Your answer should consist of each line from the data below that contains "Right".

Data for the task: Begin

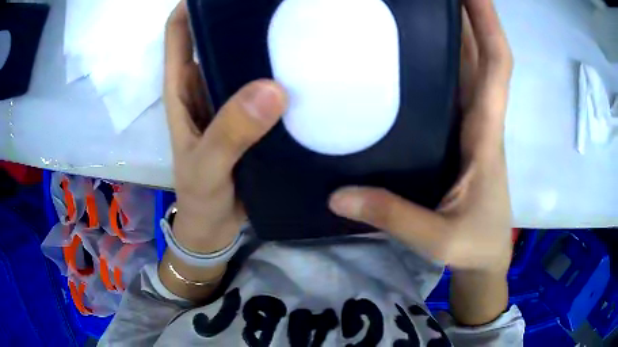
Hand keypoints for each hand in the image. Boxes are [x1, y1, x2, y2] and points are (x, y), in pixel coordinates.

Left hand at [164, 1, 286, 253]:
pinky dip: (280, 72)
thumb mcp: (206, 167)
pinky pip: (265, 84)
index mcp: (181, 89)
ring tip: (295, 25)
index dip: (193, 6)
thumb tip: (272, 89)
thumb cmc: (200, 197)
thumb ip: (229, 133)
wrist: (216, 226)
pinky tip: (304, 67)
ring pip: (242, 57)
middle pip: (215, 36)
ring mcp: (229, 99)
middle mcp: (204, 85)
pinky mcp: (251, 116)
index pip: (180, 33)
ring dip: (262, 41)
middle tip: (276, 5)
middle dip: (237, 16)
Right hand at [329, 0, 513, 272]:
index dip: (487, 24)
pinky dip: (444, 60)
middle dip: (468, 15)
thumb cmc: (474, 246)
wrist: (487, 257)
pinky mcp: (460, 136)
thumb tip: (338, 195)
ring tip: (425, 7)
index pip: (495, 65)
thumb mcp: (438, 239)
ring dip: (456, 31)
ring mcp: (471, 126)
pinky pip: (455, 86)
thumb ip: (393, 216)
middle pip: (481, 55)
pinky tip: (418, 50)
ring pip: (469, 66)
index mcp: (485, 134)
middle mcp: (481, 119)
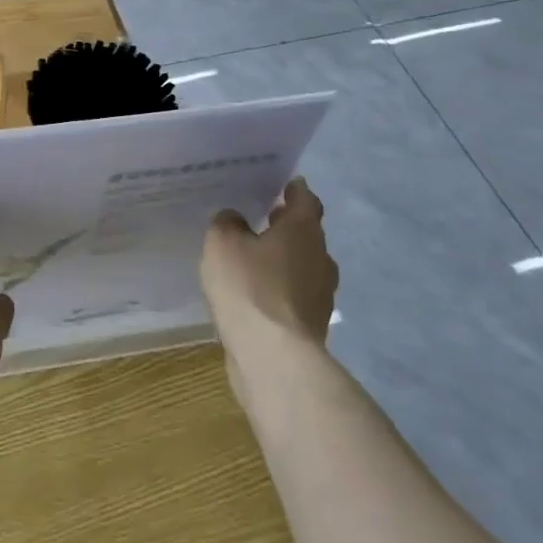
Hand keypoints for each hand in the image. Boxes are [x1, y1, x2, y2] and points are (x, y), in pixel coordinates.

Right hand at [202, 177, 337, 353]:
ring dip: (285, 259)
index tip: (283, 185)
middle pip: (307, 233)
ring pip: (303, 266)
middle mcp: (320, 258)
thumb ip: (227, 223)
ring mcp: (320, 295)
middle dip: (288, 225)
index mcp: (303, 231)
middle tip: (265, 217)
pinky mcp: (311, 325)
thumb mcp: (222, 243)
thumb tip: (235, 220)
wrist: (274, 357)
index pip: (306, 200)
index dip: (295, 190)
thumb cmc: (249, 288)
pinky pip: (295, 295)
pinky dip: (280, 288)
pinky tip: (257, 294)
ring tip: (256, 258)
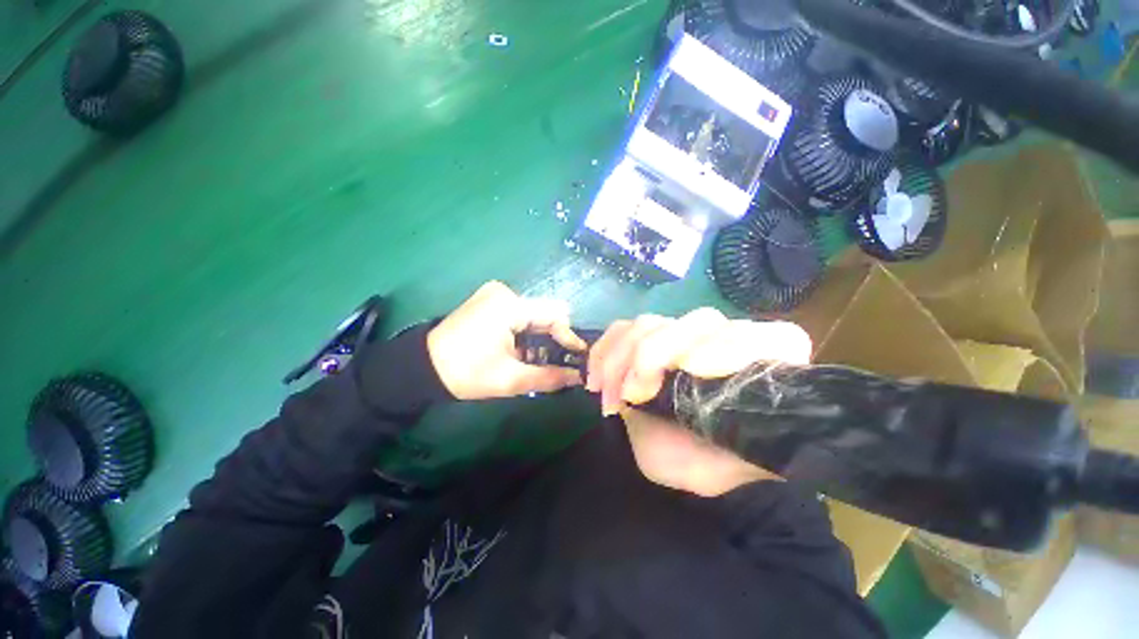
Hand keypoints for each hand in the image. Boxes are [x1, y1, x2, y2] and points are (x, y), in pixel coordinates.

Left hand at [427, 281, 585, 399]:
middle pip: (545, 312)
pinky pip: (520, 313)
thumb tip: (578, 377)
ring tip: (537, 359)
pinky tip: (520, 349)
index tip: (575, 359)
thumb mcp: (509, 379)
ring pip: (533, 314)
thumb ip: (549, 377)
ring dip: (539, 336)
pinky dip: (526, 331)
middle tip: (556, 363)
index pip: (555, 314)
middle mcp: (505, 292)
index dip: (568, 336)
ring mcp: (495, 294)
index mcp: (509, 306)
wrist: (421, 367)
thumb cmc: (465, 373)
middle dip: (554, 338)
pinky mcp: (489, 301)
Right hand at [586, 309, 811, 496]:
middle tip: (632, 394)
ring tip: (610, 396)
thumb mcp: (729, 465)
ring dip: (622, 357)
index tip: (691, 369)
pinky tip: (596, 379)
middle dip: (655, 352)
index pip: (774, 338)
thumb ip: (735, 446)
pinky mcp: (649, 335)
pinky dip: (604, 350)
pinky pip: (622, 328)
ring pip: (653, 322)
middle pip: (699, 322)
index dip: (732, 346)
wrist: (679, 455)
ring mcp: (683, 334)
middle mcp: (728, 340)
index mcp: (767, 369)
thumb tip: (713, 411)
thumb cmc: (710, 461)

Data for the task: End

= Output of the exercise =
Right hand at [329, 0, 513, 272]:
Right hand at [202, 177, 337, 353]:
Right hand at [586, 309, 811, 496]:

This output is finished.